6) Tuning guidance (safe order)

1. Enable MGLRU only (enabled=y, min_ttl_ms=0)
2. Compare canary vs baseline on pressure scenarios
3. If interactive stalls remain, test min_ttl_ms ladder:
   • 300 → 1000 → 2000 (only if needed)
4. Stop increasing once:
   • tail-latency benefit plateaus, or
   • OOM risk rises meaningfully
5. Persist chosen values with distro-appropriate boot/service config

Rule of thumb:

• lower min_ttl_ms = safer memory headroom,
• higher min_ttl_ms = stronger thrash protection + higher OOM aggressiveness.

7) Common footguns

1. Turning on high min_ttl_ms globally without canary

   • can trade jank for unexpected OOM kills.

2. Reading average latency only

   • reclaim problems are mostly tail problems.

3. Ignoring memcg policy interactions

   • memory.high / memory.max and reclaim tuning can dominate outcome.

4. No pressure replay in tests

   • idle benchmarks won’t show reclaim-path improvements.

5. Assuming every kernel/distro default is identical

   • support and default enablement vary.

8) Suggested pressure test recipe

Run the same workload with fixed memory limits in two configs:

• Baseline (old/default reclaim behavior)
• MGLRU enabled (and optionally one min_ttl_ms candidate)

Collect per run:

• p50/p95/p99 latency,
• major fault rate,
• PSI memory pressure,
• kswapd CPU,
• OOM incidents.

Promote only if p99 improves without unacceptable OOM/throughput regressions.

Closing

MGLRU is not a magic "faster kernel" switch.

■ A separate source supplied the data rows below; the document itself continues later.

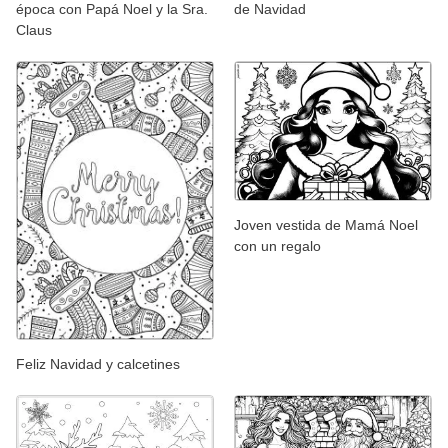
época con Papá Noel y la Sra.
de Navidad
Claus
Joven vestida de Mamá Noel
con un regalo
Feliz Navidad y calcetines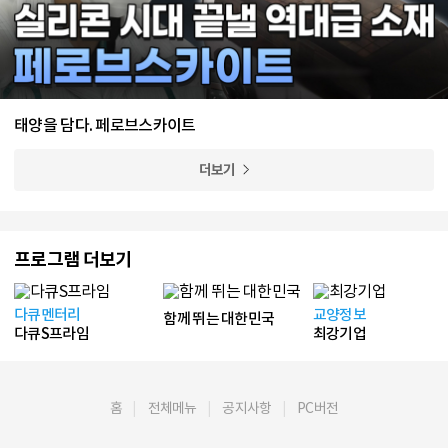
태양을 담다. 페로브스카이트
더보기
프로그램 더보기
다큐멘터리
교양정보
함께 뛰는 대한민국
다큐S프라임
최강기업
홈
전체메뉴
공지사항
PC버전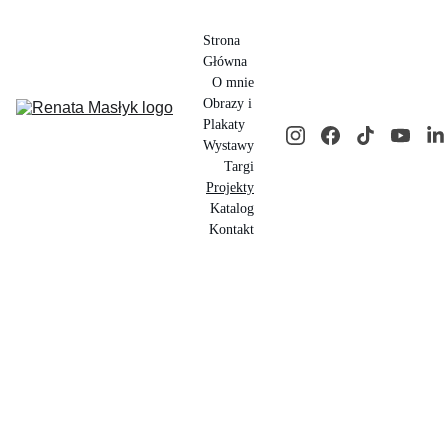
Strona 
Główna
O mnie
Obrazy i 
Plakaty
Wystawy
Targi
Projekty
Katalog
Kontakt
Moje projekty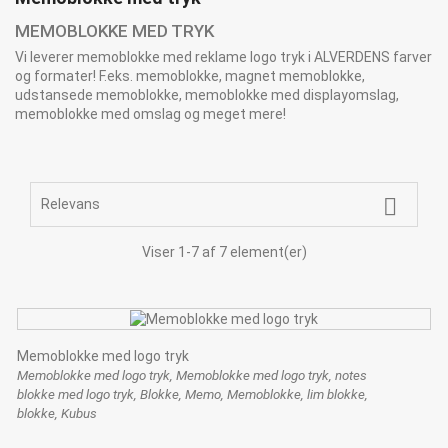
MEMOBLOKKE MED TRYK
Vi leverer memoblokke med reklame logo tryk i ALVERDENS farver
og formater! F.eks. memoblokke, magnet memoblokke,
udstansede memoblokke, memoblokke med displayomslag,
memoblokke med omslag og meget mere!

Relevans
Viser 1-7 af 7 element(er)
Memoblokke med logo tryk
Memoblokke med logo tryk, Memoblokke med logo tryk, notes
blokke med logo tryk, Blokke, Memo, Memoblokke, lim blokke,
blokke, Kubus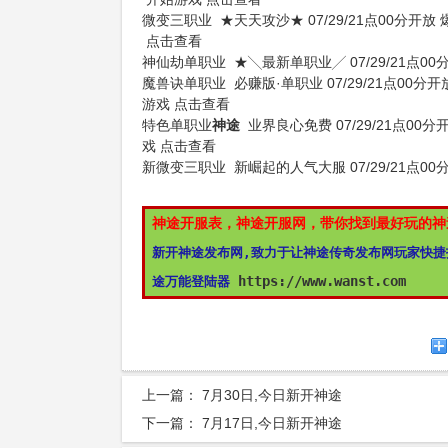
微变三职业
★天天攻沙★
07/29/21点00分开放
点击查看
神仙劫单职业
★╲最新单职业╱
07/29/21点0
魔兽诀单职业
必赚版·单职业
07/29/21点00分开
游戏
点击查看
特色单职业
神途
业界良心免费
07/29/21点00分
戏
点击查看
新微变三职业
新崛起的人气大服
07/29/21点0
神途开服表，神途开服网，带你找到最好玩的神
新开神途发布网,致力于让神途传奇发布网玩家快捷
https://www.wanst.com
途万能登陆器 
上一篇：
7月30日,今日新开神途
下一篇：
7月17日,今日新开神途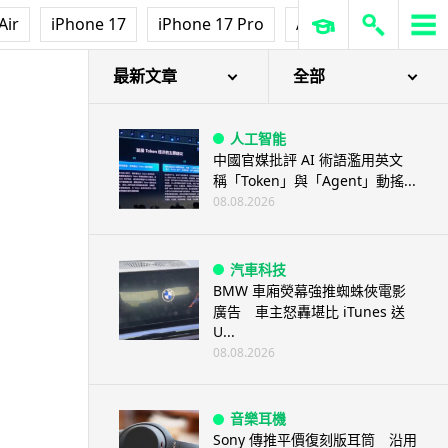
Air
iPhone 17
iPhone 17 Pro
AirPods Pro 3
Ap
最新文章
全部
人工智能
中國官媒批評 AI 術語濫用英文
稱「Token」與「Agent」動搖...
08.08.2026
汽車科技
BMW 車廂熒幕強推蜘蛛俠電影
廣告 車主怒轟堪比 iTunes 送
U...
08.08.2026
音樂耳機
Sony 傳推平價復刻版耳筒 沿用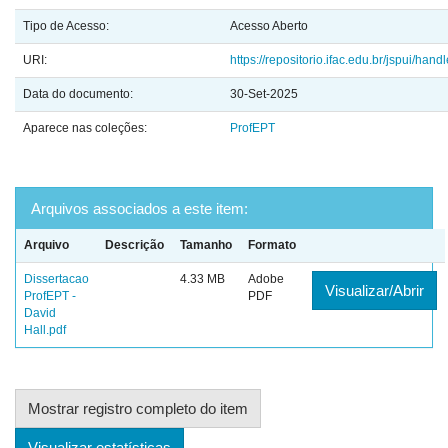
Tipo de Acesso:
Acesso Aberto
URI:
https://repositorio.ifac.edu.br/jspui/ha
Data do documento:
30-Set-2025
Aparece nas coleções:
ProfEPT
Arquivos associados a este item:
Arquivo
Descrição
Tamanho
Formato
Dissertacao
4.33 MB
Adobe
Visualizar/Abrir
ProfEPT -
PDF
David
Hall.pdf
Mostrar registro completo do item
Visualizar estatísticas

It is a reclaim-quality upgrade that can materially reduce memory-pressure tail pain when rolled out with metrics discipline.

Treat it as a controlled change:

• enable,
• observe under stress,
• tune min_ttl_ms carefully,
• keep rollback easy.

That approach captures most of the upside without turning memory pressure into an OOM lottery.